Mammographically, IMPC can present as a mass with or without microcalcifications, microcalcifications only, a focal asymmetry, an asymmetry, an architectural distortion, or be mammographically occult [4,5]. Additional mammographic features include irregular shape, spiculated margins, and high density [4,5]. Sonographically, IMPC can be seen as a mass, an architectural distortion, or be sonographically occult [4]. On MRI, IMPC has presented as an enhancing mass with irregular shape and spiculated or irregular margins and possible associated nonmass enhancement [4,5].

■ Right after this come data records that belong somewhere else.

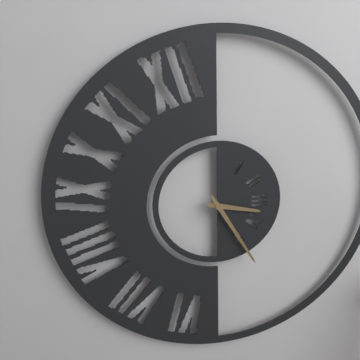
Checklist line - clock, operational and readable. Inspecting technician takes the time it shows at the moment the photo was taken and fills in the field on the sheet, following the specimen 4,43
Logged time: 3,25
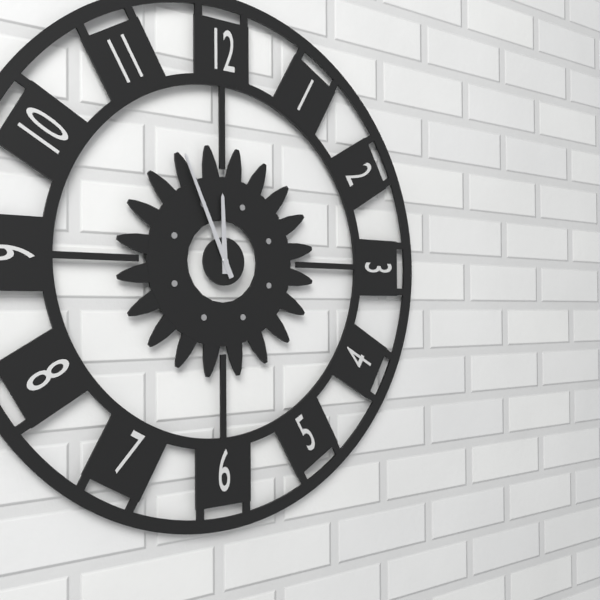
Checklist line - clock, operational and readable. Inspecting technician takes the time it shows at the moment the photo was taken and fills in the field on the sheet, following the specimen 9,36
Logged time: 11,56
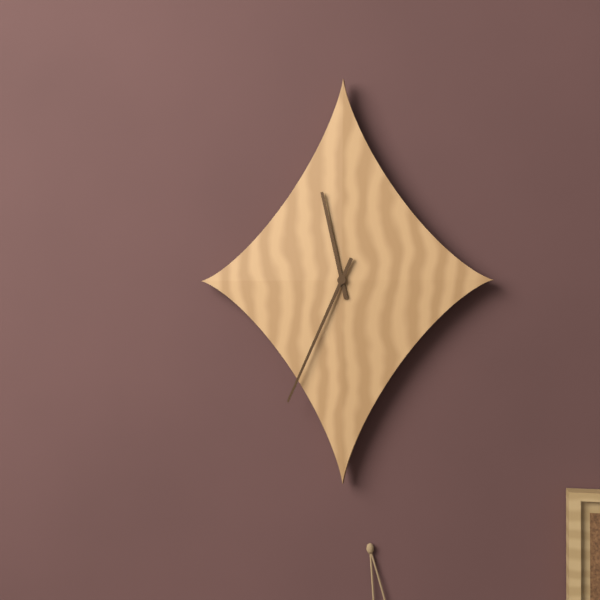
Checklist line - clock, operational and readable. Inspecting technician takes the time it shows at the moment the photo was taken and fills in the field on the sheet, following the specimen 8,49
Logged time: 11,34
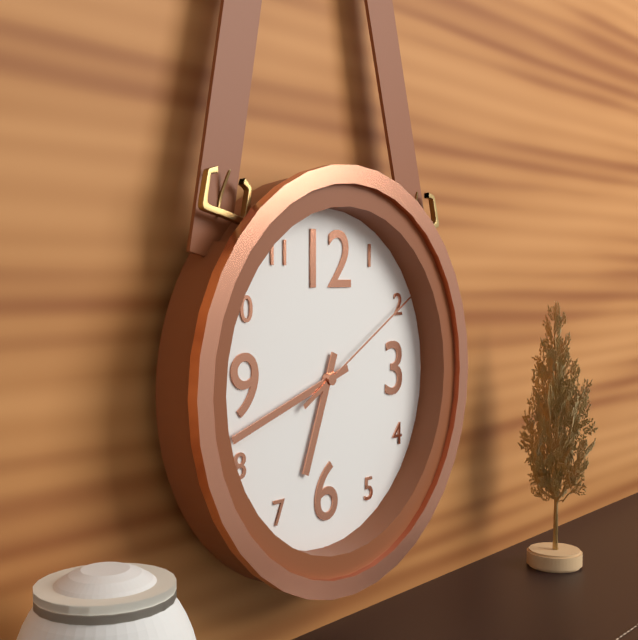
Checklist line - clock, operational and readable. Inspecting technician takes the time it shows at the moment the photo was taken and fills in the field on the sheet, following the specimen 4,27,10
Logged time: 6,42,10
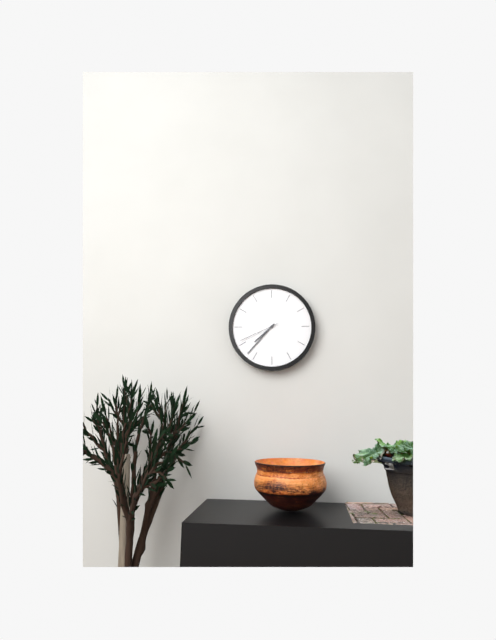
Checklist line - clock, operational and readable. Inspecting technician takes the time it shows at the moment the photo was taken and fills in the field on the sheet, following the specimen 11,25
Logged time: 7,37
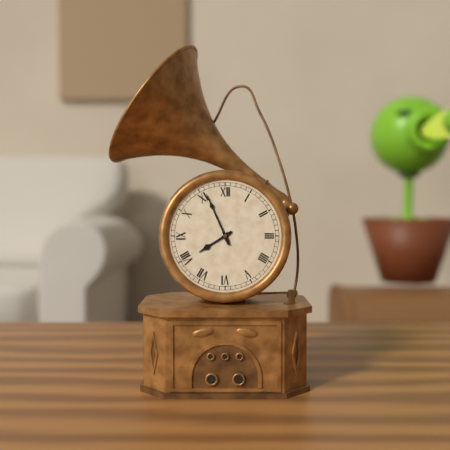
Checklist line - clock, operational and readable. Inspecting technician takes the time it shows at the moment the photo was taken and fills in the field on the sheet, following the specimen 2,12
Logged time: 7,56
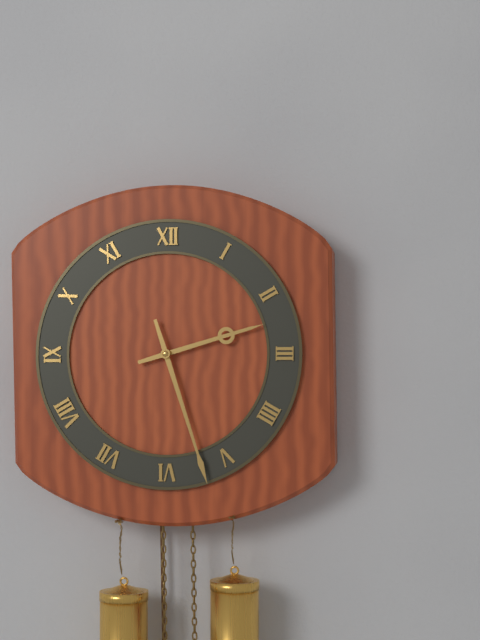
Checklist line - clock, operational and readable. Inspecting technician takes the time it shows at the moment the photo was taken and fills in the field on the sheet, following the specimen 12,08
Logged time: 2,27
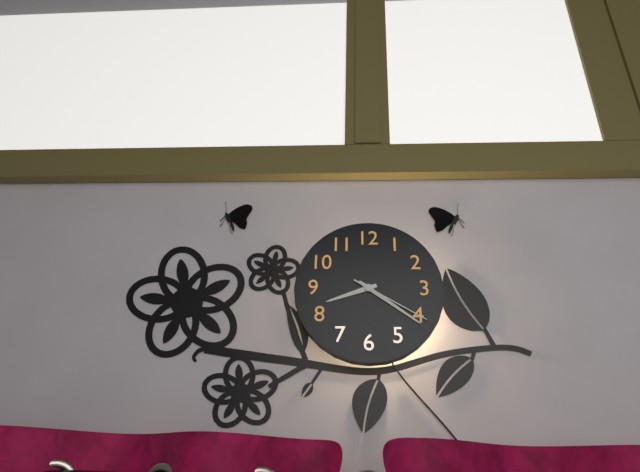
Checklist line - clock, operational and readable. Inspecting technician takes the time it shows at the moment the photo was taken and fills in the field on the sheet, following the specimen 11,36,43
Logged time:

Suspicious regional lymphadenopathy has been noted with IMPC including axillary, internal mammary, and supraclavicular disease with lymph node metastases, ranging from 62%–90.5 % of cases [4,8,9]. Given the propensity of nodal involvement, careful evaluation of the regional nodal basins at ultrasound will aid in the assessment of nodal involvement [4]. Small micropapillary carcinomas have been shown to have the same proclivity for lymphatic spread and nodal dissemination as larger micropapillary carcinomas despite their small size. Invasive micropapillary carcinomas less than 5 mm can have lymph node metastasis at a rate of 75% [10].
Conclusion
This case report highlights a unique presentation of invasive micropapillary carcinoma as a large mass with associated fluid collection and no regional lymph node involvement. One important clinical pearl to learn from this case is how to approach a breast with an extensive fluid collection that may limit accurate assessment of a mass. In this case, the radiologist recommended a drain placement after which the patient was instructed to return to breast ultrasound for reassessment of the breast. In this patient, the drain insertion was therapeutic to the patient relieving severe breast discomfort and was diagnostic in that it demonstrated malignant fluid. Additionally, the removal of fluid allowed the underlying mass to be better characterized and allowed for improved access to the mass to perform imaging-guided percutaneous biopsy and subsequent surgery.
Patient Consent Statement
The authors have written confirmation of informed consent from the patient for publication.
Footnotes
Competing interests: Dr. Moseley is a paid medical consultant for Hologic, Inc. and Merit Medical, Inc. Otherwise, the authors have no additional disclosures.